There was a charge for students of €300 each, covering hotel accommodation and all meals; but students needed to pay for their own travel to Ischia.

The directors have considered and granted one request to waive the fee from a qualified student unable to raise the money themselves, supported by a detailed financial statement and a letter from their institution's head.

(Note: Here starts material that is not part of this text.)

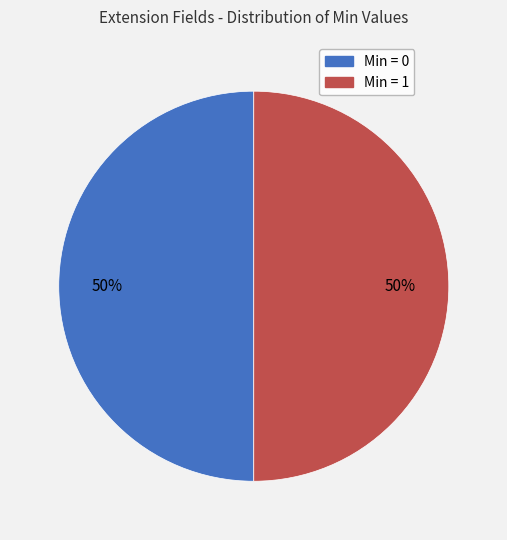

To the nearest percent, what is the average slice percentage?

50%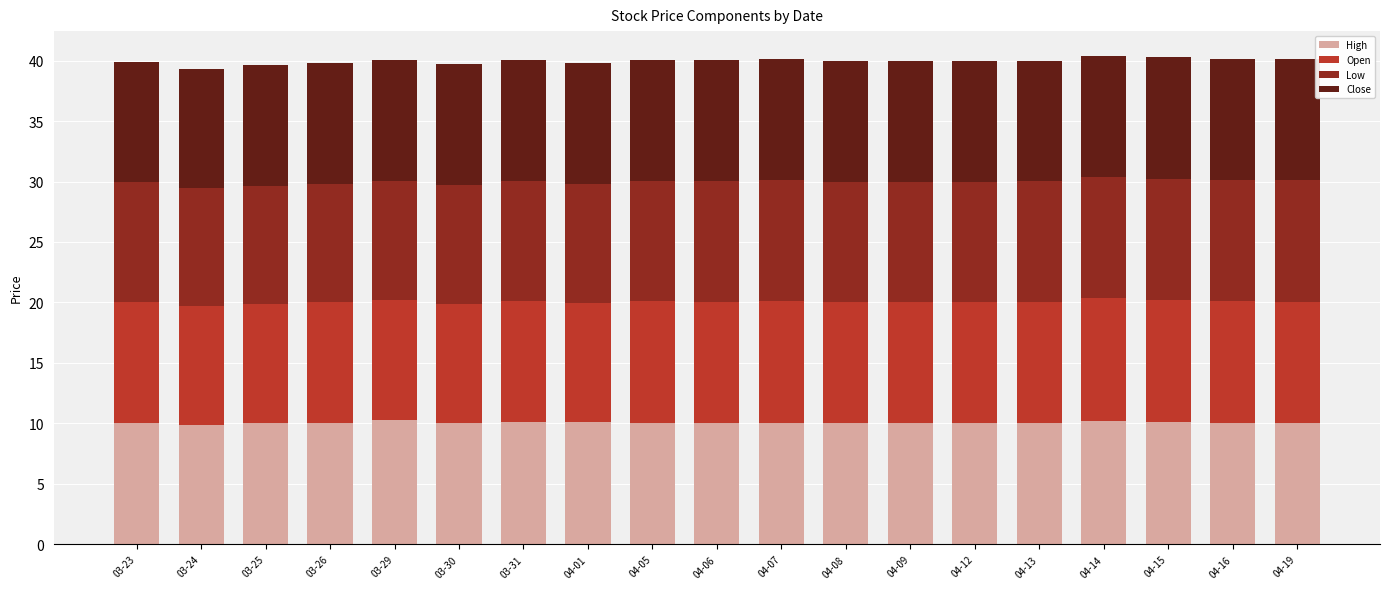

The value of High at 04-07 is 10.1. True or false?

True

The 2017 School was financially supported by the Wellcome Trust, the National Science Foundation (grant ID 1632300) and the journal History and Philosophy of the Life Sciences.

Applications

On March 15, all applicants have been notified of their application outcome. Successful applicants had to confirm their attendance by March 31, and alternative candidates took the places of those unable to attend. By May 26 the registration fees and forms were due.